| Try it |
Reproduce the section of the listing that begins at the line containing "FIGURE 1 | THCQ" and finishes at the line containing "Table 5 Yearly budget for solution". Include both end lines and nothing beyond them.

| Supplied data |
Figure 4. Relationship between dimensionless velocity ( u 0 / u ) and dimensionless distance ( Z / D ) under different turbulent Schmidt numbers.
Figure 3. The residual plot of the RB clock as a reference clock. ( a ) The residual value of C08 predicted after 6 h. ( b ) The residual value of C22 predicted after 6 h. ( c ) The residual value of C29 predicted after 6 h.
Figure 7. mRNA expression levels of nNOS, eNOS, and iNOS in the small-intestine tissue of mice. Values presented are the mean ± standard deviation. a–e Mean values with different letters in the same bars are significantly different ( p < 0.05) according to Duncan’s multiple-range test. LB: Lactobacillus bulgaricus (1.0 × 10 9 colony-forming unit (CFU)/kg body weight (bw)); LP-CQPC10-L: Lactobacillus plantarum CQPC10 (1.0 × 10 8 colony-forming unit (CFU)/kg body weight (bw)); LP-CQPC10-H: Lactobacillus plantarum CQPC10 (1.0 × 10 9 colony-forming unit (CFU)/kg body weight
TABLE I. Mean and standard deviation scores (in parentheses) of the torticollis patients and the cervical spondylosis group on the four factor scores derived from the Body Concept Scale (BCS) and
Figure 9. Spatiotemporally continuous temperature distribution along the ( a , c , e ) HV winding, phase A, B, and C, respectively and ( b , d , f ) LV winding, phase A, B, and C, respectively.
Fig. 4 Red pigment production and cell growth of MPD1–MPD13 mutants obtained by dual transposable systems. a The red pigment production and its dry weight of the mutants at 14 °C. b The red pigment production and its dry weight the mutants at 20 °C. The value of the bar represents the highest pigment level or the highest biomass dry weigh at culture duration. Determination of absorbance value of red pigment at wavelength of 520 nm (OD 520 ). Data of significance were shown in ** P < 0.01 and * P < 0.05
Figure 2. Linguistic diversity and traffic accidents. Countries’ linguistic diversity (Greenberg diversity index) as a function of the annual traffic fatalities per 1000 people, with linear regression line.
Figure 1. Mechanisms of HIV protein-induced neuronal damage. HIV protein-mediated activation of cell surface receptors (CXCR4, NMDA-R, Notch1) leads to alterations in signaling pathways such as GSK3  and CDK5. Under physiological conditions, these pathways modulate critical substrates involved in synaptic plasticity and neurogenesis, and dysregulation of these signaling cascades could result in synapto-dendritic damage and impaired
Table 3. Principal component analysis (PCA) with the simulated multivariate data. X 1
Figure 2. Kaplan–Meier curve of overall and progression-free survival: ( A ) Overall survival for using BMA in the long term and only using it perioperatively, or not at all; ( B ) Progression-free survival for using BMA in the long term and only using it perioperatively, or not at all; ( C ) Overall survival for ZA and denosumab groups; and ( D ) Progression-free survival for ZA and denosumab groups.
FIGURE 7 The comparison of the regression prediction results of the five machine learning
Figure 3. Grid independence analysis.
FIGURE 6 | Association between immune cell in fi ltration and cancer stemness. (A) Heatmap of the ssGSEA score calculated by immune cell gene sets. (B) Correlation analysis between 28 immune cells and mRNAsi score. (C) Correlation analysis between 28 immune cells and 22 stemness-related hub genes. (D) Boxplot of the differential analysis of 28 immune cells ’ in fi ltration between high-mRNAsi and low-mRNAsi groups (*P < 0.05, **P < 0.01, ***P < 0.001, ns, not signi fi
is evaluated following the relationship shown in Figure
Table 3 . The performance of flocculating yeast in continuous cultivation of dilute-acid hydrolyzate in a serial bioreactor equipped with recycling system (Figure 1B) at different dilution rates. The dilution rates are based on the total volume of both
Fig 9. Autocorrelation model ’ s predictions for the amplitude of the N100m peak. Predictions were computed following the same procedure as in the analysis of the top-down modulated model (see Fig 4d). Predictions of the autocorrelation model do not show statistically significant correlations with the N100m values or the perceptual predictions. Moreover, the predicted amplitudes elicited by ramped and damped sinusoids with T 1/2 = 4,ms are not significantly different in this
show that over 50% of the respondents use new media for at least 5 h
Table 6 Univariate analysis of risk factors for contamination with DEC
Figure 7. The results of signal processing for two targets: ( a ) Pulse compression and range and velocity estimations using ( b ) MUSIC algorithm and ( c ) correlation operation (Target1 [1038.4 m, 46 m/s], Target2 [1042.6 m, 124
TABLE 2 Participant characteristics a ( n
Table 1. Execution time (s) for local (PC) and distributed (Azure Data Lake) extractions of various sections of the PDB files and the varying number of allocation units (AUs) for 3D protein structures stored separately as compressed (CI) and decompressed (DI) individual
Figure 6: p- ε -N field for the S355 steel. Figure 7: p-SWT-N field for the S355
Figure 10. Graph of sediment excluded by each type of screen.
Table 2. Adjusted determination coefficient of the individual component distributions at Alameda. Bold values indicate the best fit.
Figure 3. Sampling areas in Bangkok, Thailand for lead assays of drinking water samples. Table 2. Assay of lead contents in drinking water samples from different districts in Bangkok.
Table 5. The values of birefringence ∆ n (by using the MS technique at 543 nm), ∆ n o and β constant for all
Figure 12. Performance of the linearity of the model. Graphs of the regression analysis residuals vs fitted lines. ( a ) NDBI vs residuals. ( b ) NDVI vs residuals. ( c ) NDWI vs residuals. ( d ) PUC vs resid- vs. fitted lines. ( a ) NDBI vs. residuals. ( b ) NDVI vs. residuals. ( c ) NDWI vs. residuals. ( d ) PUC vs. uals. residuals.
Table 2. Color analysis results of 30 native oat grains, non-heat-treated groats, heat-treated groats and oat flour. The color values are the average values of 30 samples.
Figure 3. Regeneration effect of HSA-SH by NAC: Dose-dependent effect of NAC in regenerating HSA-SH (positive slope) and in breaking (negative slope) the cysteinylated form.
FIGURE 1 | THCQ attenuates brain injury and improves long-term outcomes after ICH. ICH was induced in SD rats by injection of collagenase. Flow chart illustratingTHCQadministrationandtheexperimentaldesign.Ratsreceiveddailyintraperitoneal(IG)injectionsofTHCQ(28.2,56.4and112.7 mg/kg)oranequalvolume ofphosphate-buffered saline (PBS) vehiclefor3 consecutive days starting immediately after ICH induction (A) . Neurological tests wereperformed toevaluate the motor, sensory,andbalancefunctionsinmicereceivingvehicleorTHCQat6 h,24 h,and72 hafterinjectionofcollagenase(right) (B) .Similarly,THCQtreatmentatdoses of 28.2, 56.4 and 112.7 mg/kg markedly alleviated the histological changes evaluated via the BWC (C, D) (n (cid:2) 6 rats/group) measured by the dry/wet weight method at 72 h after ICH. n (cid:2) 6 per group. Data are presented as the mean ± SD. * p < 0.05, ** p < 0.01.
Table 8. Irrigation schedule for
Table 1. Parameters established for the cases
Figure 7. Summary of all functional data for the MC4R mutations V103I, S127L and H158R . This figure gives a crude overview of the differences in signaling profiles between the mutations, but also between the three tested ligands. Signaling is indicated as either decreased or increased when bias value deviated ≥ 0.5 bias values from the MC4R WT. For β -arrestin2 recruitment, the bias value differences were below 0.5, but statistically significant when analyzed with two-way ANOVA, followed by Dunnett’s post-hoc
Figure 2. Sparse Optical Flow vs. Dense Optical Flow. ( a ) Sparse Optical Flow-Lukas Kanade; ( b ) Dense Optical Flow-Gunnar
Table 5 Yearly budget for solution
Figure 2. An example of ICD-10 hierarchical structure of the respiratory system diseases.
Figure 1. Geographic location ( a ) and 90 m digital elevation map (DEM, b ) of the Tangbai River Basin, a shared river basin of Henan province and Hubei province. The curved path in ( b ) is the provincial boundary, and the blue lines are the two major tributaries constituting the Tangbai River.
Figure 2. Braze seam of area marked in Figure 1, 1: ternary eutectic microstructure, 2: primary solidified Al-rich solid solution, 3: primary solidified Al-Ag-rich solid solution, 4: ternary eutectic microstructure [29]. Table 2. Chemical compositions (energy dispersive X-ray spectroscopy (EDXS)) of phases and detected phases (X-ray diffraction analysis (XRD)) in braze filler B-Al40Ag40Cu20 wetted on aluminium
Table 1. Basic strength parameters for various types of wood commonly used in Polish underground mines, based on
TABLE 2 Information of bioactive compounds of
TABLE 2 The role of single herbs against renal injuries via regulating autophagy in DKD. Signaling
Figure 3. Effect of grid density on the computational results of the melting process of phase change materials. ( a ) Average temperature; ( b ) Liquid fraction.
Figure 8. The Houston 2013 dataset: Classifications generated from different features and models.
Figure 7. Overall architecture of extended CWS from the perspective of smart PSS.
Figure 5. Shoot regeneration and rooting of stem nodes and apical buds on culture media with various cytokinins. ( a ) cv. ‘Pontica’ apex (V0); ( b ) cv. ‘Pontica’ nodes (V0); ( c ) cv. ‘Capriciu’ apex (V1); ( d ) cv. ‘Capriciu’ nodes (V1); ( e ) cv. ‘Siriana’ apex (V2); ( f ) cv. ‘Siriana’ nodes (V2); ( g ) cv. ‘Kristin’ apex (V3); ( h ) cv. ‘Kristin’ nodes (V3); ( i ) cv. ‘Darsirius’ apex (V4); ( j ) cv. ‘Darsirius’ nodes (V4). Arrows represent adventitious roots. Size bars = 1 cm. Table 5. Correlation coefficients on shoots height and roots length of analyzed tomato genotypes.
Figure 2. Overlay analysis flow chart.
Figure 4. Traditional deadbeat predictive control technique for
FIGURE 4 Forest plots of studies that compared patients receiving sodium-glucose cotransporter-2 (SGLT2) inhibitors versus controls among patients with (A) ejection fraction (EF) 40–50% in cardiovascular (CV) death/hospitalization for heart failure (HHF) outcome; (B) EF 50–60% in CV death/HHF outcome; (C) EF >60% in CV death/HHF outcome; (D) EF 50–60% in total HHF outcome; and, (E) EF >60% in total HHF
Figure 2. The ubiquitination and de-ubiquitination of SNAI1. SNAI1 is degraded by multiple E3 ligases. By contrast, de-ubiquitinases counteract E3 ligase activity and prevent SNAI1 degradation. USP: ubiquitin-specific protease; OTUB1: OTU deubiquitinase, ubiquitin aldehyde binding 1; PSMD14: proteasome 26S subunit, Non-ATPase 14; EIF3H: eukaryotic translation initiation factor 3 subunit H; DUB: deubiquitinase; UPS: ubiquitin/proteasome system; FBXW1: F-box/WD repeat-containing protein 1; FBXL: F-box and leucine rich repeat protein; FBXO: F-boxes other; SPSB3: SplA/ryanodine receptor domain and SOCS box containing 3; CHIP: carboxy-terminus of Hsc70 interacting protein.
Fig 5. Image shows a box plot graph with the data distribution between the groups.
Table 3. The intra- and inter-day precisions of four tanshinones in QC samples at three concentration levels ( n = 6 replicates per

| Written response |
FIGURE 1 | THCQ attenuates brain injury and improves long-term outcomes after ICH. ICH was induced in SD rats by injection of collagenase. Flow chart illustratingTHCQadministrationandtheexperimentaldesign.Ratsreceiveddailyintraperitoneal(IG)injectionsofTHCQ(28.2,56.4and112.7 mg/kg)oranequalvolume ofphosphate-buffered saline (PBS) vehiclefor3 consecutive days starting immediately after ICH induction (A) . Neurological tests wereperformed toevaluate the motor, sensory,andbalancefunctionsinmicereceivingvehicleorTHCQat6 h,24 h,and72 hafterinjectionofcollagenase(right) (B) .Similarly,THCQtreatmentatdoses of 28.2, 56.4 and 112.7 mg/kg markedly alleviated the histological changes evaluated via the BWC (C, D) (n (cid:2) 6 rats/group) measured by the dry/wet weight method at 72 h after ICH. n (cid:2) 6 per group. Data are presented as the mean ± SD. * p < 0.05, ** p < 0.01.
Table 8. Irrigation schedule for
Table 1. Parameters established for the cases
Figure 7. Summary of all functional data for the MC4R mutations V103I, S127L and H158R . This figure gives a crude overview of the differences in signaling profiles between the mutations, but also between the three tested ligands. Signaling is indicated as either decreased or increased when bias value deviated ≥ 0.5 bias values from the MC4R WT. For β -arrestin2 recruitment, the bias value differences were below 0.5, but statistically significant when analyzed with two-way ANOVA, followed by Dunnett’s post-hoc
Figure 2. Sparse Optical Flow vs. Dense Optical Flow. ( a ) Sparse Optical Flow-Lukas Kanade; ( b ) Dense Optical Flow-Gunnar
Table 5 Yearly budget for solution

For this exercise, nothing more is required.